Ballerina Michaela DePrince talks extraordinary challenges she faced

Monday, May 22, 2017
Ballerina Michaela DePrince talks extraordinary challenges she faced
Entertainment Reporter Sandy Kenyon has the inside scoop on one young woman's strength and love.

NEW YORK (WABC) -- Many of us first became aware of Michaela DePrince when she appeared in a video from Beyonce last year, but she had already made her mark as a famous ballerina. This is all the more remarkable given the extraordinary challenges she faced.



Watching DePrince dance in Beyonce's 'Freedom' video, it is hard to imagine the horrors of war DePrince has witnessed, hard to fathom how the grace and beauty of this ballerina were born out of tragedy in her native Sierra Leone during its Civil War.



DePrince was just three years old, and born with vitiligo, which made her situation even worse.



"Unfortunately the people in my village didn't understand that vitiligo was just a skin condition.
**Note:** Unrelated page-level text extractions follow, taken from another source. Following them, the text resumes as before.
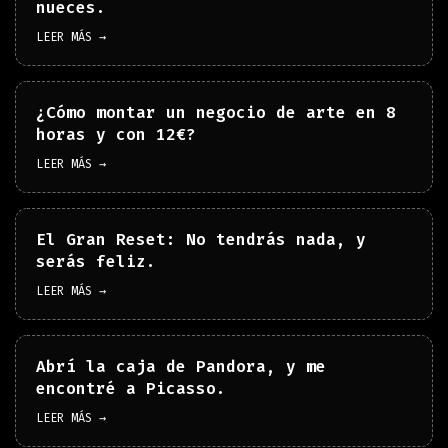
nueces.
LEER MÁS →
¿Cómo montar un negocio de arte en 8
horas y con 12€?
LEER MÁS →
El Gran Reset: No tendrás nada, y
serás feliz.
LEER MÁS →
Abrí la caja de Pandora, y me
encontré a Picasso.
LEER MÁS →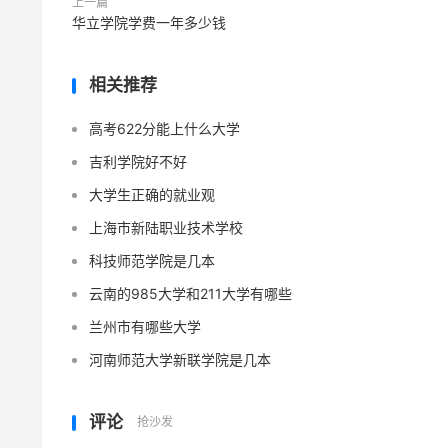
上一篇
华立学院学费一年多少钱
相关推荐
高考622分能上什么大学
吉利学院好不好
大学生正确的就业观
上海市新陆职业技术学校
科技师范学院是几本
云南的985大学和211大学有哪些
兰州市有哪些大学
河南师范大学新联学院是几本
评论
抢沙发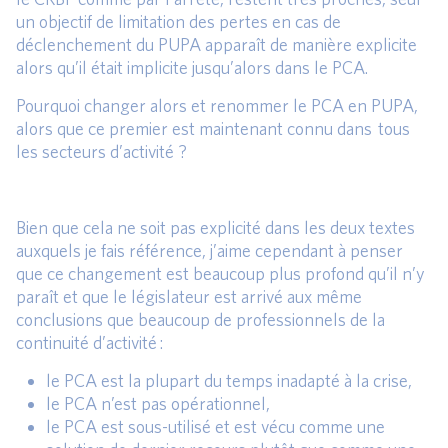
un objectif de limitation des pertes en cas de
déclenchement du PUPA apparaît de manière explicite
alors qu’il était implicite jusqu’alors dans le PCA.
Pourquoi changer alors et renommer le PCA en PUPA,
alors que ce premier est maintenant connu dans tous
les secteurs d’activité ?
Bien que cela ne soit pas explicité dans les deux textes
auxquels je fais référence, j’aime cependant à penser
que ce changement est beaucoup plus profond qu’il n’y
paraît et que le législateur est arrivé aux même
conclusions que beaucoup de professionnels de la
continuité d’activité :
le PCA est la plupart du temps inadapté à la crise,
le PCA n’est pas opérationnel,
le PCA est sous-utilisé et est vécu comme une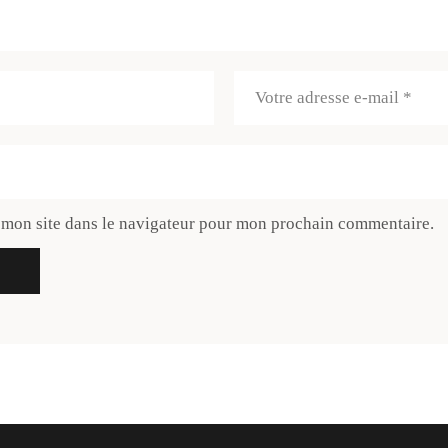
 mon site dans le navigateur pour mon prochain commentaire.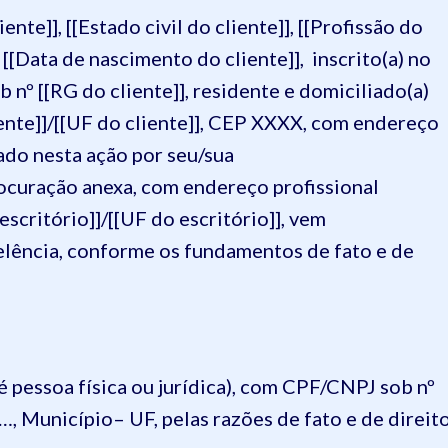
ente]], [[Estado civil do cliente]], [[Profissão do
m [[Data de nascimento do cliente]], inscrito(a) no
 nº [[RG do cliente]], residente e domiciliado(a)
liente]]/[[UF do cliente]], CEP XXXX, com endereço
tado nesta ação por seu/sua
ocuração anexa, com endereço profissional
escritório]]/[[UF do escritório]], vem
elência, conforme os fundamentos de fato e de
e é pessoa física ou jurídica), com CPF/CNPJ sob nº
 …, Município– UF, pelas razões de fato e de direit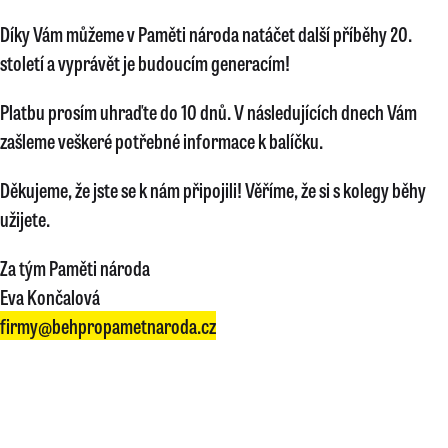
Díky Vám můžeme v Paměti národa natáčet další příběhy 20.
století a vyprávět je budoucím generacím!
Platbu prosím uhraďte do 10 dnů. V následujících dnech Vám
zašleme veškeré potřebné informace k balíčku.
Děkujeme, že jste se k nám připojili! Věříme, že si s kolegy běhy
užijete.
Za tým Paměti národa
Eva Končalová
firmy@behpropametnaroda.cz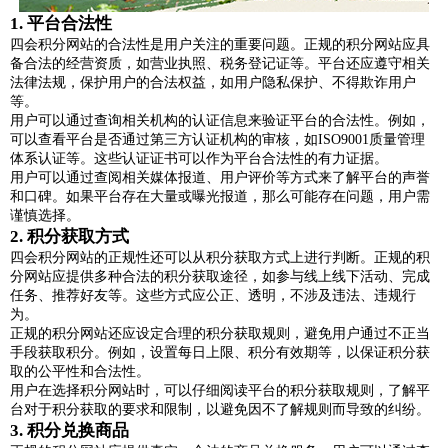
1. 平台合法性
四会积分网站的合法性是用户关注的重要问题。正规的积分网站应具
备合法的经营资质，如营业执照、税务登记证等。平台还应遵守相关
法律法规，保护用户的合法权益，如用户隐私保护、不得欺诈用户
等。
用户可以通过查询相关机构的认证信息来验证平台的合法性。例如，
可以查看平台是否通过第三方认证机构的审核，如ISO9001质量管理
体系认证等。这些认证证书可以作为平台合法性的有力证据。
用户可以通过查阅相关媒体报道、用户评价等方式来了解平台的声誉
和口碑。如果平台存在大量或曝光报道，那么可能存在问题，用户需
谨慎选择。
2. 积分获取方式
四会积分网站的正规性还可以从积分获取方式上进行判断。正规的积
分网站应提供多种合法的积分获取途径，如参与线上线下活动、完成
任务、推荐好友等。这些方式应公正、透明，不涉及违法、违规行
为。
正规的积分网站还应设定合理的积分获取规则，避免用户通过不正当
手段获取积分。例如，设置每日上限、积分有效期等，以保证积分获
取的公平性和合法性。
用户在选择积分网站时，可以仔细阅读平台的积分获取规则，了解平
台对于积分获取的要求和限制，以避免因不了解规则而导致的纠纷。
3. 积分兑换商品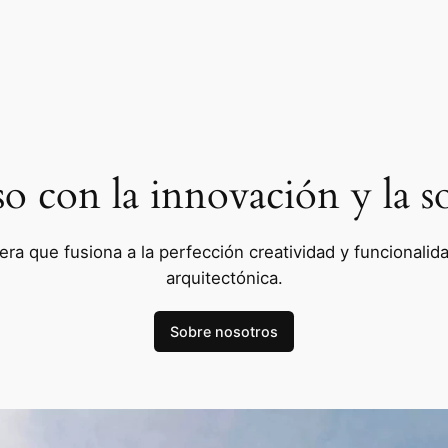
con la innovación y la so
a que fusiona a la perfección creatividad y funcionalidad
arquitectónica.
Sobre nosotros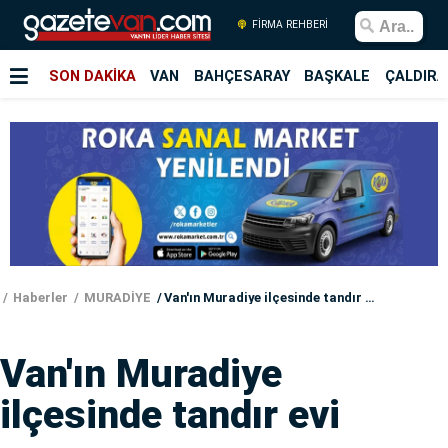
FİRMA REHBERİ
SON DAKİKA
VAN
BAHÇESARAY
BAŞKALE
ÇALDIRA
Haberler
MURADİYE
Van'ın Muradiye ilçesinde tandır evi yangını
Van'ın Muradiye
ilçesinde tandır evi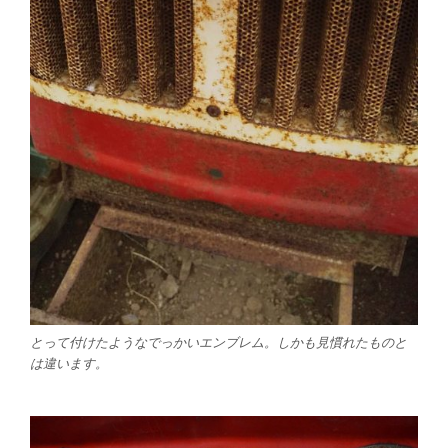
とって付けたようなでっかいエンブレム。しかも見慣れたものと
は違います。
They thought I was the 'devil's child,' so anything that happened to, anything that happened bad in our village, it was my fault," she says.



DePrince was brought to an orphanage.



"And in the orphanage, they ranked us from favorites, so #1 was the favorite, and I was #27 because of my vitiligo," she adds.



However, the course of her life was to be changed by a single image.



"It was a ballerina, and it was on the cover of a magazine: a dance magazine, and she inspired me to continue to want to live and to have a good life," says DePrince.



DePrince found a better life in New Jersey, where she was adopted by a couple from Cherry Hill who encouraged her ambition at 12. She then came to the Dance Theater of Harlem.



"I wasn't quite sure what they saw in me when I was accepted into the company, but they continued to push me, and that inspired me to continue to believe in myself," she says.



Raising the self-esteem of other young women is the idea behind her new book for children, and a national campaign for Jockey called 'Show 'Em What's Underneath."



"It doesn't really matter what color you are, what shape you are, if you have the love and you're going to work hard at what you love to do, that's all that really matters," DePrince adds.



She has learned that truth the hard way - battling prejudice about her appearance throughout her ballet career. She bore the brunt of harsh words too nasty to repeat, but DePrince praises the parents who raised her in New Jersey for believing in her and giving her hope.